▶ [Your goal]:
Using the records below, transcribe word for word the stretch from the line that contains "index tip: (1119, 965)" through the line that contains "pinky mcp: (1249, 977)", both end lines included, and nothing else.

▶ [Source records]:
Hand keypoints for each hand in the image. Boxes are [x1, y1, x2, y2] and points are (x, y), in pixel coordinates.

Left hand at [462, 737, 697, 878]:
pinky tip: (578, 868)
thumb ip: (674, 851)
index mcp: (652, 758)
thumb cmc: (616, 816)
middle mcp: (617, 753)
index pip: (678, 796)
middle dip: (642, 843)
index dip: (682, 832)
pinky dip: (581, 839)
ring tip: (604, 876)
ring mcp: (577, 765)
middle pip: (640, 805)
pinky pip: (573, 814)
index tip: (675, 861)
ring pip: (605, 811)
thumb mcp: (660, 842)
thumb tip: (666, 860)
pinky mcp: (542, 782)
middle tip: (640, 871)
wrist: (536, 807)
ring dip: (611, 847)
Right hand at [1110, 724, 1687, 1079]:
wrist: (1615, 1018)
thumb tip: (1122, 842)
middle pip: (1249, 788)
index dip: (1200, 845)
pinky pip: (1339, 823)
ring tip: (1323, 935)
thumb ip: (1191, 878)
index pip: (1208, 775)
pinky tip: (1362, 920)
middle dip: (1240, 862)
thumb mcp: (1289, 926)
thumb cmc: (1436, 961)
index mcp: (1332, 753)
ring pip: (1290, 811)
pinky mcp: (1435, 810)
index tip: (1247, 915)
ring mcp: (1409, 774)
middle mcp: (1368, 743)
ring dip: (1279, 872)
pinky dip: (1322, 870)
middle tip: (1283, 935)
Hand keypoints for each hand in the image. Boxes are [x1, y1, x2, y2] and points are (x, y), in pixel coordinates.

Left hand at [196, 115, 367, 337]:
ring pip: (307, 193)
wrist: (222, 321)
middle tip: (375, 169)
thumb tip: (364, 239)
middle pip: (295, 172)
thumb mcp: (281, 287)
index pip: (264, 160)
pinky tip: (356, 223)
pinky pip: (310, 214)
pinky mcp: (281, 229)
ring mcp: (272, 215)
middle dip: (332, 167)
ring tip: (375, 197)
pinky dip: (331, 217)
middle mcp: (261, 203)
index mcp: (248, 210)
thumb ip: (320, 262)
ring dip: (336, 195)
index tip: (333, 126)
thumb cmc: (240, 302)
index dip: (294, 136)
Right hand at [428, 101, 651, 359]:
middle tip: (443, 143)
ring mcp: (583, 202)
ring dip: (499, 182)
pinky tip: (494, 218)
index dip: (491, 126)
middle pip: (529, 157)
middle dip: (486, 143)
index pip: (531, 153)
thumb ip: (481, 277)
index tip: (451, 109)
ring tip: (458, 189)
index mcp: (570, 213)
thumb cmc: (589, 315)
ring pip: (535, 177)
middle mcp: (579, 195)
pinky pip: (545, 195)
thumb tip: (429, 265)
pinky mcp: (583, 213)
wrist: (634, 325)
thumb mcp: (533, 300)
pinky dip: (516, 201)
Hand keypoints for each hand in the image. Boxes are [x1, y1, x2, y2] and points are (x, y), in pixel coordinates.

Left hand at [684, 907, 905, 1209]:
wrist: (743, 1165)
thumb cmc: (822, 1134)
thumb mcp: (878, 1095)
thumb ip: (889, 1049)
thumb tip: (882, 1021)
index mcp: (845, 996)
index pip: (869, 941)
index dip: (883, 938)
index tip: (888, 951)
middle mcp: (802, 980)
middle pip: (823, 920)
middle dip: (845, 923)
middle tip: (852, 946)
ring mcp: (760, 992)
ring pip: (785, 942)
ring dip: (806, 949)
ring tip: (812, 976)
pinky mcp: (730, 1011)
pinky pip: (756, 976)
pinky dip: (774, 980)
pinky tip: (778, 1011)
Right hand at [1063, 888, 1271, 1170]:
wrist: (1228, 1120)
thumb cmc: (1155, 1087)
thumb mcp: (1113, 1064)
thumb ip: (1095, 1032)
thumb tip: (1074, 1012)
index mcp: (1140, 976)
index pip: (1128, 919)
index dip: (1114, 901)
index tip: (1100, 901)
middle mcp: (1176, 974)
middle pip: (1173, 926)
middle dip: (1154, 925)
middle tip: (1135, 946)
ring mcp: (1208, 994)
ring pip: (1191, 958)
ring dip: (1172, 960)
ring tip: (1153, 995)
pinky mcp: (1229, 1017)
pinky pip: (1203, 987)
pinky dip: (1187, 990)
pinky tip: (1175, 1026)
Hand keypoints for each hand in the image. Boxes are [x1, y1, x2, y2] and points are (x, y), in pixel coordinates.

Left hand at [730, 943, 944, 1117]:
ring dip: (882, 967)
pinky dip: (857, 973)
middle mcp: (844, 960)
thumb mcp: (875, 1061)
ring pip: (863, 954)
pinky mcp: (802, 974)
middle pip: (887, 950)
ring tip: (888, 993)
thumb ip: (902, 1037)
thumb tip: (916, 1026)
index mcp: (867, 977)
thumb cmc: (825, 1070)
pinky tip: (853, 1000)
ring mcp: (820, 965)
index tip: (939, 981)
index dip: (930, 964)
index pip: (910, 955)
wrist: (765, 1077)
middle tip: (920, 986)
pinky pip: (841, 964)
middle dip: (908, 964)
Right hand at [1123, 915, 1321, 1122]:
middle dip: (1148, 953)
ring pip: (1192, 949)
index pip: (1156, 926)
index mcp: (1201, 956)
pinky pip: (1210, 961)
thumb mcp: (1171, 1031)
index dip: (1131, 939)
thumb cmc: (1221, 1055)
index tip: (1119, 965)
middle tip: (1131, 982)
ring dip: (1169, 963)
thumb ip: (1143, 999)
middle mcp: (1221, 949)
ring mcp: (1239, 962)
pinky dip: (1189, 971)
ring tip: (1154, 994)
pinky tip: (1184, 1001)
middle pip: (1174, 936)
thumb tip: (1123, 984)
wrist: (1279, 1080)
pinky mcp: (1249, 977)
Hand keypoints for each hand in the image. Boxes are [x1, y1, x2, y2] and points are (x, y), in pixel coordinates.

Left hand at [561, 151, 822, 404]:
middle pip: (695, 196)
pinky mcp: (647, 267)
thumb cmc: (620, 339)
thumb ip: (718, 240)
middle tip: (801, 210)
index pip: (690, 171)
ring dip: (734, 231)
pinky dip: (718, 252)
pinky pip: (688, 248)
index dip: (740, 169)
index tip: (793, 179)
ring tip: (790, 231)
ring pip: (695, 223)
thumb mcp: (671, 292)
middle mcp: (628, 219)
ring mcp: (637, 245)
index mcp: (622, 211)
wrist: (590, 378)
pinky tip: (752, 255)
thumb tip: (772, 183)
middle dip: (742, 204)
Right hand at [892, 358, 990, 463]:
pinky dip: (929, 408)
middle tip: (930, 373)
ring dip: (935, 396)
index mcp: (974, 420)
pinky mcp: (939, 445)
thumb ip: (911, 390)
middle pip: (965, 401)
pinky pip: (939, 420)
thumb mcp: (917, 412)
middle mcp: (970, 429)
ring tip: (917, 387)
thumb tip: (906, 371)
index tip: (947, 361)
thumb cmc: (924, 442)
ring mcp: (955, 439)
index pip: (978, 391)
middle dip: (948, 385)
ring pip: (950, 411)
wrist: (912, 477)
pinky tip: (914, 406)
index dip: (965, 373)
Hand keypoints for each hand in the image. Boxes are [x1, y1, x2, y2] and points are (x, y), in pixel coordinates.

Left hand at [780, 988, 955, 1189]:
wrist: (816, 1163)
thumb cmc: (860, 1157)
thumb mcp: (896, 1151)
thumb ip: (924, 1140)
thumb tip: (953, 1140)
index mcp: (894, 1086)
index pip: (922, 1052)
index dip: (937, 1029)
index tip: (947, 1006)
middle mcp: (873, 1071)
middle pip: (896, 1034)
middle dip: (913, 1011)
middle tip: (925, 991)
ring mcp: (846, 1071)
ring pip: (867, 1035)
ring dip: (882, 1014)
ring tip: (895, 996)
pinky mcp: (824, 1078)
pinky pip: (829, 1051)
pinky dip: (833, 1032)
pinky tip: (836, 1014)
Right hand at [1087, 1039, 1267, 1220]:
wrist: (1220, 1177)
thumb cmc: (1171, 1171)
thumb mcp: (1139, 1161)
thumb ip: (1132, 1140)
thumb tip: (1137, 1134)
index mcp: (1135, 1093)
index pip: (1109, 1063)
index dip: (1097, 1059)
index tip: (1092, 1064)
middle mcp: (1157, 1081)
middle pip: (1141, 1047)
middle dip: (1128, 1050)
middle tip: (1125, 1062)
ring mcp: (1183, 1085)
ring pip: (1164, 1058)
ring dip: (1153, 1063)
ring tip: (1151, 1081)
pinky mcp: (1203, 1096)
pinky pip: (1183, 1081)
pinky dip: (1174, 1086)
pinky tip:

▶ [Answer area]:
index tip: (1119, 965)
middle tip: (1131, 982)
ring dip: (1169, 963)
thumb ip: (1143, 999)
middle mcp: (1221, 949)
ring mcp: (1239, 962)
pinky dip: (1189, 971)
ring tip: (1154, 994)
pinky tip: (1184, 1001)
middle pip: (1174, 936)
thumb tip: (1123, 984)
wrist: (1279, 1080)
pinky mcp: (1249, 977)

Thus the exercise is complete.